**ASSIGNMENT:** Each line of the entries, from the first to the line containing "御桜稟の母。自宅の火災で、約", is to be transcribed exactly as it stands; include no other lines.

(RECORDS SUPPLIED Opens)

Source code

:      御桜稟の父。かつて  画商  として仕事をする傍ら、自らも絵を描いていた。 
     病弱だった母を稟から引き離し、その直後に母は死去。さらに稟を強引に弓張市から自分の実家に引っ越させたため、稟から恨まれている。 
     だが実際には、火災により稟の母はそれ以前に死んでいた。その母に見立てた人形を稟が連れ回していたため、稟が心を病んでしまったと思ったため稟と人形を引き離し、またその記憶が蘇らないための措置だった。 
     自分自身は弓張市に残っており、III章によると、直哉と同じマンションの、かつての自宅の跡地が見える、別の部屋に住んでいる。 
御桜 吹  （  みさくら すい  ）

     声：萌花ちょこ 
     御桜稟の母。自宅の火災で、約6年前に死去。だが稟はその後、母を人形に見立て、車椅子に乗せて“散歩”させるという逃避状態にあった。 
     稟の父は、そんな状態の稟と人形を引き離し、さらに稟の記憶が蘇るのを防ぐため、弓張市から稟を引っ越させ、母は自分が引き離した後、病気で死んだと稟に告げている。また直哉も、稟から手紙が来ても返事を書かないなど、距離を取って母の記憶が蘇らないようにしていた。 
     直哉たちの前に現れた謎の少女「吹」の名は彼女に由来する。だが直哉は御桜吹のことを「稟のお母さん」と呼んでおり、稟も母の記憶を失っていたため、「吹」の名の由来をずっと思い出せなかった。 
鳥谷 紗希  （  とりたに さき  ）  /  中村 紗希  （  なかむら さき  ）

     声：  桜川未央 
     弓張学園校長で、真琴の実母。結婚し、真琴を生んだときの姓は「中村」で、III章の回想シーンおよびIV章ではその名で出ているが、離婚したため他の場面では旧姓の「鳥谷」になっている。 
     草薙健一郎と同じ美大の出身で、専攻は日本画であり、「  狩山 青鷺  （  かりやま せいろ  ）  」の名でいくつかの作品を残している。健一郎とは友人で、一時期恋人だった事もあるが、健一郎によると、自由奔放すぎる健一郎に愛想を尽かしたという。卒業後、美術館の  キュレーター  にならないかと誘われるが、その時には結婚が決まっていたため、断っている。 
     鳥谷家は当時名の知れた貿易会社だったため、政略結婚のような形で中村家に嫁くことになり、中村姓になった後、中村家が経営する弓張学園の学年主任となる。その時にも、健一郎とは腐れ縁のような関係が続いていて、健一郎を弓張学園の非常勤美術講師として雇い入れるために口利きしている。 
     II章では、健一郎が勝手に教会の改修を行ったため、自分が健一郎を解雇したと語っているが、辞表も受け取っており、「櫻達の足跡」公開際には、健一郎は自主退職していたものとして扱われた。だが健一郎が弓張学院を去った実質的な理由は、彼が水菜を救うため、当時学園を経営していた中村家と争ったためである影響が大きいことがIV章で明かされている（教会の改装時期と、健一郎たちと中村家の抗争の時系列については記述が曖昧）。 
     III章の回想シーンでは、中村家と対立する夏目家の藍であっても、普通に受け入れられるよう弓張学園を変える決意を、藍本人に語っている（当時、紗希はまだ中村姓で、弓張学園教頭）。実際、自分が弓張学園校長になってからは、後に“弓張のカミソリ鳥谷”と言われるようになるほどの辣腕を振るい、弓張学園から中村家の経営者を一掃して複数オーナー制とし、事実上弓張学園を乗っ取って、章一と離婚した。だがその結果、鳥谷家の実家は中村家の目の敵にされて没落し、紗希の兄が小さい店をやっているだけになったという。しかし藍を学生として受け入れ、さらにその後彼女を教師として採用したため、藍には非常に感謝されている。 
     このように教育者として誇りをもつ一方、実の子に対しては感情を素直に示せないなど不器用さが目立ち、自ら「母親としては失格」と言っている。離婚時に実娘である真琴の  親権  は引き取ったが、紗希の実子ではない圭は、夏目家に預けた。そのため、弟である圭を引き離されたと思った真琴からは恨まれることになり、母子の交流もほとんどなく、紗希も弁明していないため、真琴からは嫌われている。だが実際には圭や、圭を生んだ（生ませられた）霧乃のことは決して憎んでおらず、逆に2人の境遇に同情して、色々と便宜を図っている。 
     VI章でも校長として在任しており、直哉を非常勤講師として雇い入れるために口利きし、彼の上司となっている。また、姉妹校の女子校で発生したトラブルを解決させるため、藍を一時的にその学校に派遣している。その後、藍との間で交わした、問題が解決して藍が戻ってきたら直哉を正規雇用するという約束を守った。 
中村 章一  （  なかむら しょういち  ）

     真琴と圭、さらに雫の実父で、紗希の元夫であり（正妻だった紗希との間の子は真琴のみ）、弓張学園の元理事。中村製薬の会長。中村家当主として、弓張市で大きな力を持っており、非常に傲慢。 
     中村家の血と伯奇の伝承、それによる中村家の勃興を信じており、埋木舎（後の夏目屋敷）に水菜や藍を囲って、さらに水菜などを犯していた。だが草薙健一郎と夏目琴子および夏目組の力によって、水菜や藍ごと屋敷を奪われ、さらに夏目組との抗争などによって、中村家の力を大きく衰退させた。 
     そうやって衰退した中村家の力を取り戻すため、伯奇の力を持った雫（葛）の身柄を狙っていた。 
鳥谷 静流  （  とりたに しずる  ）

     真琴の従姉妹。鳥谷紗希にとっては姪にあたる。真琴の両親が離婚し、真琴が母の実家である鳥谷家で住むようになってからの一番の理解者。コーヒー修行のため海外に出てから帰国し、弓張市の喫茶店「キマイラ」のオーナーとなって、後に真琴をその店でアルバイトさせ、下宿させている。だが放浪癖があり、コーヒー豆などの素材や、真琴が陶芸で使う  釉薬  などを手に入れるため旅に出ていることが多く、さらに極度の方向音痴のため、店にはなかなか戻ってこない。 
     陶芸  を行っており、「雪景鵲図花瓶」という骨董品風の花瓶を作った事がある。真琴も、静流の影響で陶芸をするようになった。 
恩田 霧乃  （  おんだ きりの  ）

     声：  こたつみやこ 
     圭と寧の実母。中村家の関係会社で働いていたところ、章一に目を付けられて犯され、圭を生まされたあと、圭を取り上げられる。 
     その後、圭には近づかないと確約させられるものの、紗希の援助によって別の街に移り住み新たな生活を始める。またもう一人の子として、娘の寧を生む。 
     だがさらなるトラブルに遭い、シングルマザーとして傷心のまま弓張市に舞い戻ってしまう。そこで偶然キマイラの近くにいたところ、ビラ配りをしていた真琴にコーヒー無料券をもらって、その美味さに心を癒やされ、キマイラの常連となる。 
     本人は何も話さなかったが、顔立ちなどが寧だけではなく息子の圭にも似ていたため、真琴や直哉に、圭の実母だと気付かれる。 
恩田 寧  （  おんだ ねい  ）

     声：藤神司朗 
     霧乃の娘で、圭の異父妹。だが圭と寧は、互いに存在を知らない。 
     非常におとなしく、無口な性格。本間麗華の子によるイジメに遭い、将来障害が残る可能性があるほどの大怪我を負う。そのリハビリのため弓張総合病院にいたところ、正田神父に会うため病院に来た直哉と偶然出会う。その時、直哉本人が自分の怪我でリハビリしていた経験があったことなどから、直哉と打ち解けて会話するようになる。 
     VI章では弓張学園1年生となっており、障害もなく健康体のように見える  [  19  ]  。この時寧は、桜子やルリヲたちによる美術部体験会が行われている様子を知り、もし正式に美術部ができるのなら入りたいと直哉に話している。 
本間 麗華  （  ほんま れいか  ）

(RECORDS SUPPLIED Closes)

**ANSWER:**
Source code

:      御桜稟の父。かつて  画商  として仕事をする傍ら、自らも絵を描いていた。 
     病弱だった母を稟から引き離し、その直後に母は死去。さらに稟を強引に弓張市から自分の実家に引っ越させたため、稟から恨まれている。 
     だが実際には、火災により稟の母はそれ以前に死んでいた。その母に見立てた人形を稟が連れ回していたため、稟が心を病んでしまったと思ったため稟と人形を引き離し、またその記憶が蘇らないための措置だった。 
     自分自身は弓張市に残っており、III章によると、直哉と同じマンションの、かつての自宅の跡地が見える、別の部屋に住んでいる。 
御桜 吹  （  みさくら すい  ）

     声：萌花ちょこ 
     御桜稟の母。自宅の火災で、約6年前に死去。だが稟はその後、母を人形に見立て、車椅子に乗せて“散歩”させるという逃避状態にあった。 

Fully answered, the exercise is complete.